In mammals deprived of food, induction of hepatic glucose production (HGP) is important to ensure energy homeostasis, including prevention of hypoglycemia in response to the energy demands [1], and is especially critical in sites that predominantly utilize glucose as an energy source, such as the brain, red blood cells, and renal medulla. Glucose homeostasis is maintained through tight regulation of glucose production (i.e., glycogenolysis and gluconeogenesis) in the liver during the state of fasting and uptake of glucose in peripheral tissues under the fed condition. The pancreatic hormones glucagon and insulin are central to this regulation. During fasting, glucagon enhances HGP to maintain euglycemia. Conversely, when nutrients are increased after a meal, insulin blunts HGP and increases glucose uptake in the skeletal muscle and adipose tissue to prevent hyperglycemia.
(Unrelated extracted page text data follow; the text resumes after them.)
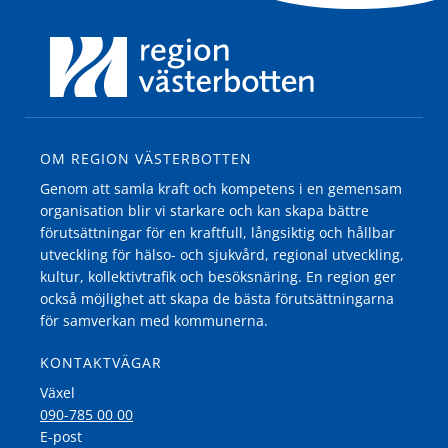
OM REGION VÄSTERBOTTEN
Genom att samla kraft och kompetens i en gemensam
organisation blir vi starkare och kan skapa bättre
förutsättningar för en kraftfull, långsiktig och hållbar
utveckling för hälso- och sjukvård, regional utveckling,
kultur, kollektivtrafik och besöksnäring. En region ger
också möjlighet att skapa de bästa förutsättningarna
för samverkan med kommunerna.
KONTAKTVÄGAR
Växel
090-785 00 00
E-post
However, these processes are dysregulated in type 2 diabetes, resulting in the development of hyperglycemia [2]. The aberrant increase of HGP during the postabsorptive state in diabetic patients is primarily due to suppression failure by insulin, resulting primarily from excessive gluconeogenesis rather than glycogenolysis [3].
Gluconeogenesis is mainly regulated at the transcriptional level of rate-limiting gluconeogenic enzymes, such as glucose-6-phosphatase (G6pc; G6Pase) and phosphoenolpyruvate carboxykinase (Pck1; PEPCK) through hormone-dependent modulation of transcriptional regulators, including the transcription factors for FoxO (forkhead box O), CREB (cAMP response element binding protein), HNF4αhepatocytes nuclear factor 4α and glucocorticoid receptor, and transcriptional coactivators, such as PGC-1α (peroxisome proliferator-activated receptor gamma coactivator-1 alpha), CRTC2 (CREB-regulated transcription coactivator 2), and the histone acetyltransferase CBP (CREB-binding protein) [4].
Glucagon stimulates the induction of gluconeogenic genes through the following signaling pathway: cAMP, a second messenger of the glucagon receptor, leads cAMP-dependent protein kinase (PKA)-mediated activation of the CRTC2/CREB complex to induce PGC-1α, which in turn coactivates the FoxO and HNF4α transcription factors on the G6pc and Pck1 promoters (Fig. 1).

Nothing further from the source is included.